** Extracted text follows **

I am completely convinced of two things: That the greatest advances in Western civilization have been lost somewhere between the third and fourth beer for want of a dry napkin; and that the more widely a public policy is heralded as something we ought to do, the less likely it is we actually can do it.

Case in point is the sobering announcement by Minnesota Education Commissioner Alice Seagren that Minnesota is joining the Common Core Standards Initiative, a state-led process to develop nationwide English-language arts and mathematics standards for K-12 education.

Led by the National Governors Association and the Council of Chief State School Offices and subscribed to by 46 states and the District of Columbia, the Common Core Standards Initiative would create a framework of content and skills all children must master each year of K-12 education. The standards will be “research and evidence-based, internationally benchmarked, and aligned with college and work expectations,” according to the coalition press release.

Let the heralding begin.

** End of Extracted text **
** Study material follows **

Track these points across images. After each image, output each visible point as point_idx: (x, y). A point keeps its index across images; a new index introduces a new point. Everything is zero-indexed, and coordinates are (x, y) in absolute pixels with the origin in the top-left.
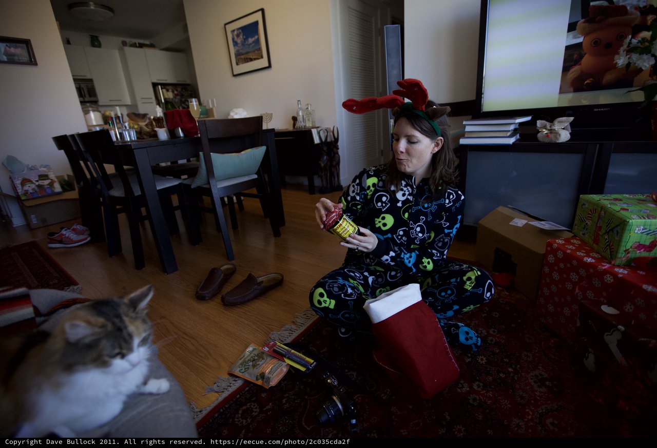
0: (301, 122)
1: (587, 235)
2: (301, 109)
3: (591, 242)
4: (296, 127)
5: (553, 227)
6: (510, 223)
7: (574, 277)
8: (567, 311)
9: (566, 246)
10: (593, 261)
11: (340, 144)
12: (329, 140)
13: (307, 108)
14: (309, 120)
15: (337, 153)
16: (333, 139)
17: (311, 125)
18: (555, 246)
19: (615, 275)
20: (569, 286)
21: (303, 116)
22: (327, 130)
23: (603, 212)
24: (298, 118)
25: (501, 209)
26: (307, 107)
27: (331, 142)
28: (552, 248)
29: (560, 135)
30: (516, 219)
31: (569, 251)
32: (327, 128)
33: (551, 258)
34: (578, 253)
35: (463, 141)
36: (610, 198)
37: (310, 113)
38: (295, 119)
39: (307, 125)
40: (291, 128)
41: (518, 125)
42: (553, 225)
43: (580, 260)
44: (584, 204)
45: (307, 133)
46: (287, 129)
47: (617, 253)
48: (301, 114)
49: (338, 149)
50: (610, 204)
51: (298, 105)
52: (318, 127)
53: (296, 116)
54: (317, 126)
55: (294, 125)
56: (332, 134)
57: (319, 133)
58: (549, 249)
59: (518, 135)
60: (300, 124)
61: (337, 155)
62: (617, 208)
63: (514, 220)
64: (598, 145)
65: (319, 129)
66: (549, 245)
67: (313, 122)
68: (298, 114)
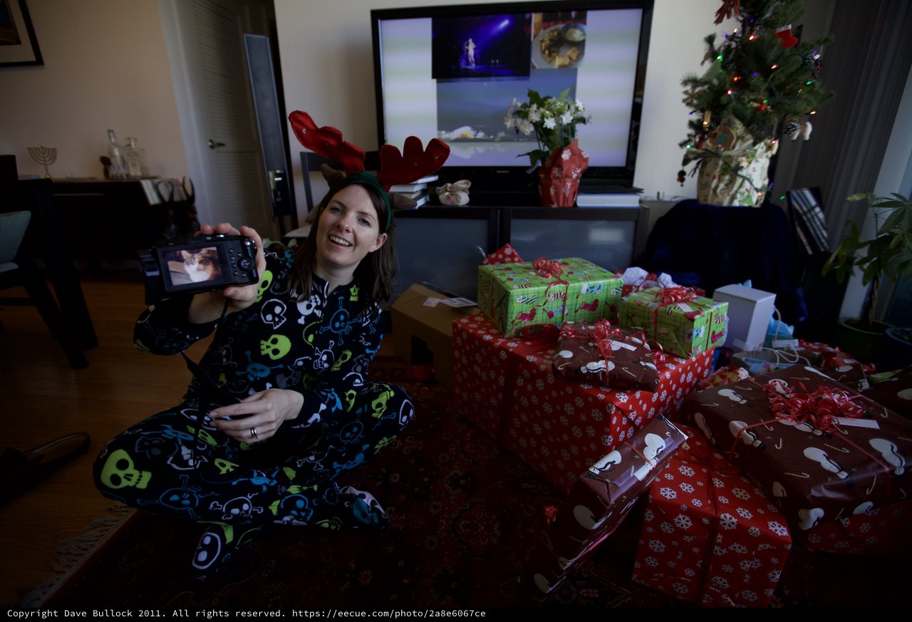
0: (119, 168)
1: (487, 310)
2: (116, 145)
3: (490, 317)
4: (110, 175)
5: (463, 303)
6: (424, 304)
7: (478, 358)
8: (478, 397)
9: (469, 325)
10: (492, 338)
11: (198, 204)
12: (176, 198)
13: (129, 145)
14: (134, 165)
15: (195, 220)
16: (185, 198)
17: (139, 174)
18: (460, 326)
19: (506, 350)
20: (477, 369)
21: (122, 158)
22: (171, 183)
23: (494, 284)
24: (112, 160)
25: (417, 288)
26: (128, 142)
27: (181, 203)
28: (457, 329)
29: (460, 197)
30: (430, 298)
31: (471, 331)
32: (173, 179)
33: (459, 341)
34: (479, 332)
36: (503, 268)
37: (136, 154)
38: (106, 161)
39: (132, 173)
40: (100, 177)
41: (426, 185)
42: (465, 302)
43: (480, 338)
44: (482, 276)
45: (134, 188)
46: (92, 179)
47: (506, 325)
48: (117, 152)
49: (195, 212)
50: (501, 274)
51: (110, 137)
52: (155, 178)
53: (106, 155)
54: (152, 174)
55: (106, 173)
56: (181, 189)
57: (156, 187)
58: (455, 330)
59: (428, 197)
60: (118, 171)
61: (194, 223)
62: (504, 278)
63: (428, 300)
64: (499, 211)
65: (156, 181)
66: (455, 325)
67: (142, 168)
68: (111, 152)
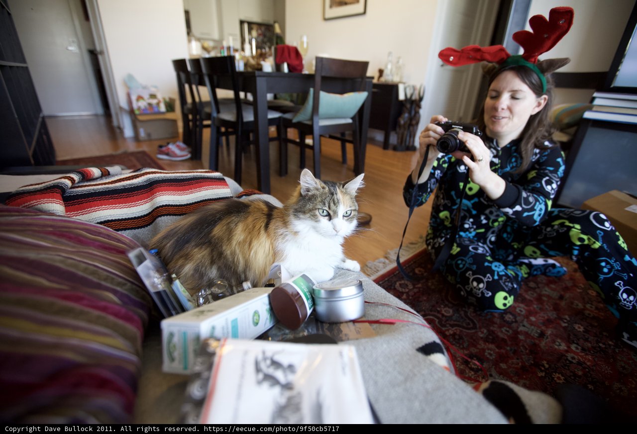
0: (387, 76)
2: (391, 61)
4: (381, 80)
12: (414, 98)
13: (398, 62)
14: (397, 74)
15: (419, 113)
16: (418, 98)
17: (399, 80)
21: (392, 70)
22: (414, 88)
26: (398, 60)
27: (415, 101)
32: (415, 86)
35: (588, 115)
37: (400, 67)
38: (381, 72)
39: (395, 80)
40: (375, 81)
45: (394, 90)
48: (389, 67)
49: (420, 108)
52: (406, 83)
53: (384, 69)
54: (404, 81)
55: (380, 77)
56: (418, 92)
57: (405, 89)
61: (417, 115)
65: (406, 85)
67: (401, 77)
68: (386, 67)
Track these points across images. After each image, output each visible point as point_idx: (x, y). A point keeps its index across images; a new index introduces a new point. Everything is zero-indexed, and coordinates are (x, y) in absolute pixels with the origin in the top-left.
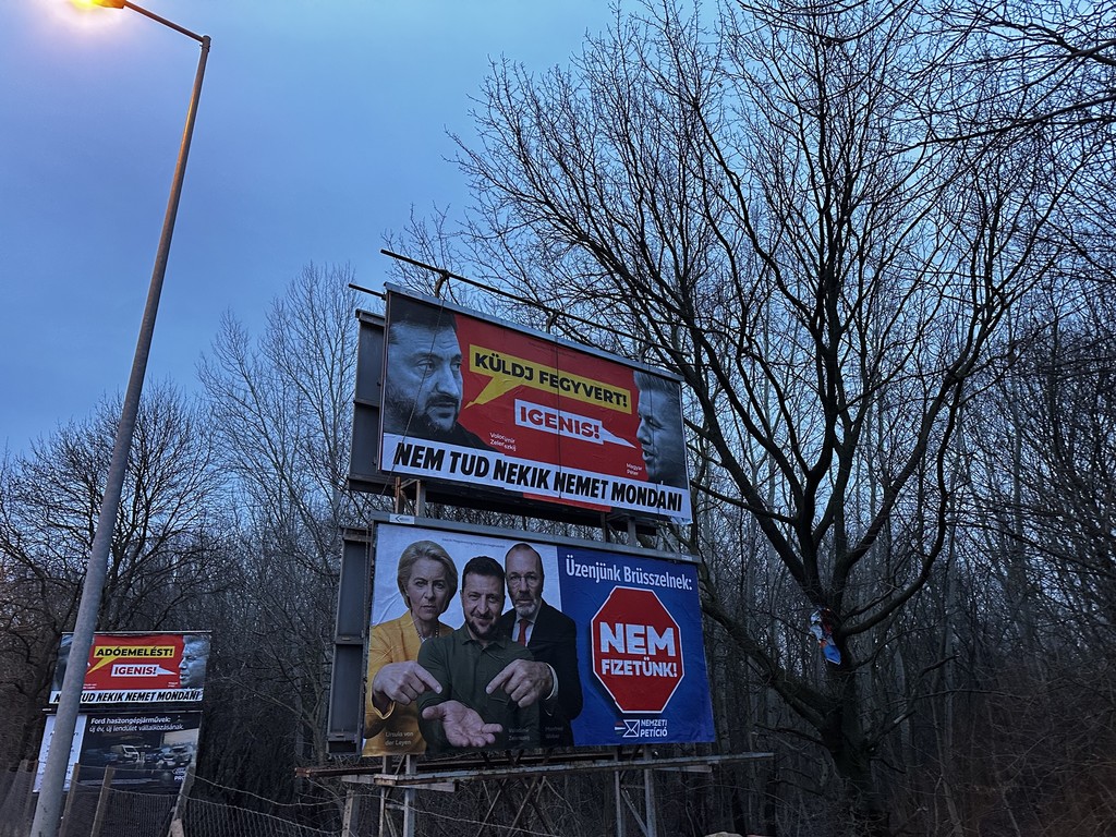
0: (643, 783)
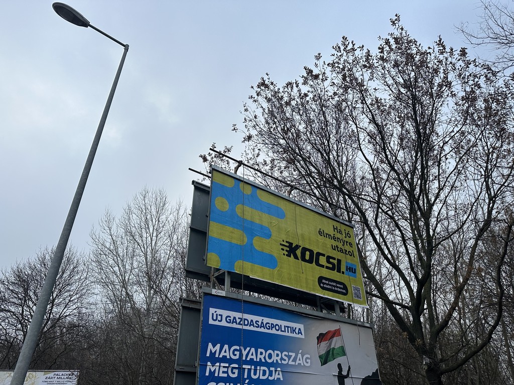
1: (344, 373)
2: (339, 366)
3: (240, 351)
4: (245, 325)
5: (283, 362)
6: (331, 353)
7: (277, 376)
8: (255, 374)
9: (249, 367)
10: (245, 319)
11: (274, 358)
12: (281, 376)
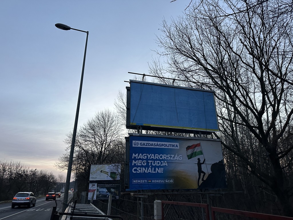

** End of Study material **

- [The problem]:
Please answer these from the piece on the Common Core Standards Initiative above.
(a) Who announced that Minnesota is joining the initiative?
(b) How many states have subscribed to the initiative, not counting the District of Columbia?
(c) Which two subject areas will the nationwide standards cover?

- [Response to this exercise]:
(a) Minnesota Education Commissioner Alice Seagren
(b) 46
(c) English-language arts and mathematics